After a brief prologue, Spike Lee's Da Sweet Blood of Jesus opens in the same Brooklyn church that was the centerpiece of his Red Hook Summer. The moment seemingly connects Sweet Blood not just to the 2012 film but also to movies further back in his career, since Red Hook itself was billed as part of Lee's "Chronicles of Brooklyn," which include his early classics like She's Gotta Have It and Do the Right Thing.
The scene is something of a red herring, though. For one thing, most of Sweet Blood takes place on a large Martha's Vineyard estate, not in Brooklyn. It's also a remake of Bill Gunn's 1973 moody horror film Ganja and Hess (which just played as part of Film Society of Lincoln Center's "Tell It Like It Is" series) and tells the story of a wealthy archaeologist, Hess (Stephen Tyrone Williams), who turns into a vampire after being stabbed with an Ashanti dagger by his research assistant (Elvis Nolasco). Later, Hess falls in love with his assistant's ex-wife, Ganja (Zaraah Abrahams), and turns her into a vampire as well.
The movie's story, in other words, stands out quite starkly in Lee's filmography. It does share Red Hook Summer's somewhat erratic approach to narrative, but even in this respect, it pushes the envelope much further, a decision that actually makes Sweet Blood a more provocative — and at times mesmerizing — movie than Red Hook, though one that can still be baffling to watch.
There might seem like no better moment to release a remake of a 1970s vampire horror film, but Sweet Blood will disappoint Twilight fans in the same way that Ganja and Hess let down anyone in 1973 who expected Blacula. Hess's desire here is treated as an addiction, as in Jim Jarmusch's vampire film Only Lovers Left Alive, but with none that movie's elegance. For Hess and Ganja, satisfying their desire for blood is a violent and ravenous affair, and the explicit way Lee films their feedings suggests he has carried over some lessons from his 2013 remake of Oldboy.

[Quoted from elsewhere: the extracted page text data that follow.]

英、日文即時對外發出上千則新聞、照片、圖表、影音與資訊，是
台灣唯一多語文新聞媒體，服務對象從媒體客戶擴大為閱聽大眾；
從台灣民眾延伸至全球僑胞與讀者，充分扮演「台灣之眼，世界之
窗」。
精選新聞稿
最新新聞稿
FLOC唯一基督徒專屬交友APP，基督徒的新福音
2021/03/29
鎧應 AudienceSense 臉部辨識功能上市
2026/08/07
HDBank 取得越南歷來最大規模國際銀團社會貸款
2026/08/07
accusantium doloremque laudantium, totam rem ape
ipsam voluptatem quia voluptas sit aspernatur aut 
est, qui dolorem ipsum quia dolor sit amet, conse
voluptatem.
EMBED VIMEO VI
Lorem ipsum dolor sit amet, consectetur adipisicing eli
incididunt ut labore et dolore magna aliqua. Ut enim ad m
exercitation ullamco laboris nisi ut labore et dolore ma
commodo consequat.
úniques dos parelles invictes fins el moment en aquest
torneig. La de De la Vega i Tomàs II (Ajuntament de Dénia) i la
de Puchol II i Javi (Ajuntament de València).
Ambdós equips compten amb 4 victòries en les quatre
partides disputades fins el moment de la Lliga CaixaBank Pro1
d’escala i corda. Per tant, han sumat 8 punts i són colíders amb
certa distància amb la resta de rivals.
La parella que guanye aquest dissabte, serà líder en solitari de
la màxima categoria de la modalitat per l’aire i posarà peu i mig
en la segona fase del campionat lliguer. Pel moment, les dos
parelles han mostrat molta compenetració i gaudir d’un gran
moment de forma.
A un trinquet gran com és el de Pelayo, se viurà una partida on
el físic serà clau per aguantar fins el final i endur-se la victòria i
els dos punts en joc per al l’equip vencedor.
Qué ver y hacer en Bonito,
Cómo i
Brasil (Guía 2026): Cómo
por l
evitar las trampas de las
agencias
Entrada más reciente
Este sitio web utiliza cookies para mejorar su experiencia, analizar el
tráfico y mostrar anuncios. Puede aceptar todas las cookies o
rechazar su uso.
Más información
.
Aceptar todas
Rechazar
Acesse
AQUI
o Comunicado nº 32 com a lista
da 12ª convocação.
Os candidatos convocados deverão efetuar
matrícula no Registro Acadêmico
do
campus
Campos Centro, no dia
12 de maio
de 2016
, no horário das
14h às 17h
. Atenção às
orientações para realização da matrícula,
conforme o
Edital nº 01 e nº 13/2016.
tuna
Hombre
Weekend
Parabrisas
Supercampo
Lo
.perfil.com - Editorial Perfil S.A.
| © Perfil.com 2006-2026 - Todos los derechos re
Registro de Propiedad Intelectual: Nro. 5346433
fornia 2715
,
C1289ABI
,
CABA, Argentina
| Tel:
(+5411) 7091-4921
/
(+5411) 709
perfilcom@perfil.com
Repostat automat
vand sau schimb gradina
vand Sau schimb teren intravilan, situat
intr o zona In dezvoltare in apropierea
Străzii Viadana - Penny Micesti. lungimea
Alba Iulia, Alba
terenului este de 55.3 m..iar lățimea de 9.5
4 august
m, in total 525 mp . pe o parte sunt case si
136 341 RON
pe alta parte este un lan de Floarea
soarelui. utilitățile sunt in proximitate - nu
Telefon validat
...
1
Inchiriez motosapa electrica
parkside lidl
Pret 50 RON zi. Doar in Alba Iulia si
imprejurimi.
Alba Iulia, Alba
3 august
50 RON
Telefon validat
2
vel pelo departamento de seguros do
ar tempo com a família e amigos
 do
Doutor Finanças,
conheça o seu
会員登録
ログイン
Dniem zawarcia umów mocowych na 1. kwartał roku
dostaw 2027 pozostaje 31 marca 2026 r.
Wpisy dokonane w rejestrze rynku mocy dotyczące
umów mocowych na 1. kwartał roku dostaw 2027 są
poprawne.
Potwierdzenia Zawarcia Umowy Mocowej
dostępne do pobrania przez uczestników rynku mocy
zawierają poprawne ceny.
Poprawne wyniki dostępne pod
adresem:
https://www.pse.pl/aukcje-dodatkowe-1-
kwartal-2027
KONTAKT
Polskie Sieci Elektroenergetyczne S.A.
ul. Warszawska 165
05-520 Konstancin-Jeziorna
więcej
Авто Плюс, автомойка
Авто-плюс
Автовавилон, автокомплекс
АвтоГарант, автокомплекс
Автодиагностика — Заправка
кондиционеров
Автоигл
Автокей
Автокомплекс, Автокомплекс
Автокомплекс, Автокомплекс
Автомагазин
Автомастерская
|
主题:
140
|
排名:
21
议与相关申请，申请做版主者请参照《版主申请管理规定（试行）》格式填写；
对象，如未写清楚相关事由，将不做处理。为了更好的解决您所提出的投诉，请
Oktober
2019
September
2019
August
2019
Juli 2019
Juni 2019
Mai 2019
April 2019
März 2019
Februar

More off-putting than the violence—and also more intriguing, frustrating, perplexing—is how Lee eschews any simple approach to narrative while telling what ultimately is a simple story of a man and woman who must reconcile their insatiable desire for blood with the immoral actions required to satisfy it.
The film's pacing, deliberate and foreboding as the story leads up to Hess's conversion, eventually gives way to a more irregular structure. Extended scenes—a party that Hess hosts for his well-to-do neighbors shortly after becoming a vampire, or his trip all the way to Brooklyn for the sole purpose of finding a body to feed on—often seem disconnected, with only minimal explanation or justification offered later.
And what can we make of the film's prologue, a beautiful dance montage set in various locations across Brooklyn that blends hip-hop and ballet? It's a gorgeous display, but Lee never returns to it, its connection to the rest of the film only tangentially explicable through broad themes about the body and flesh that he goes on to explore.
Sweet Blood also uses its vampire story to reflect on violence, religion, race, and, in its repeated shots of Hess' African art collection, the splendor and power of African civilizations. But Lee offers few easy answers about what he wants us to take away from it all.
It's tempting to call the film muddled and be done with it, but there's an inventiveness and beauty to Lee's visuals here—whether in the rapturous prologue or the mysterious closing shot—and an experimentation in the execution that's hard to ignore. Sweet Blood is at once minimalist, paring down plot details to the bare necessities in many of its scenes, and, due to its sexuality and graphic violence, excessive. It's a combination that makes watching it a singular experience.
Lee funded Sweet Blood through Kickstarter, and he has used the independence offered by that model to craft one of his most enigmatic works. It's not entirely clear what to make of it, but then again, there's an ambition in Sweet Blood that won't allow it to be discounted.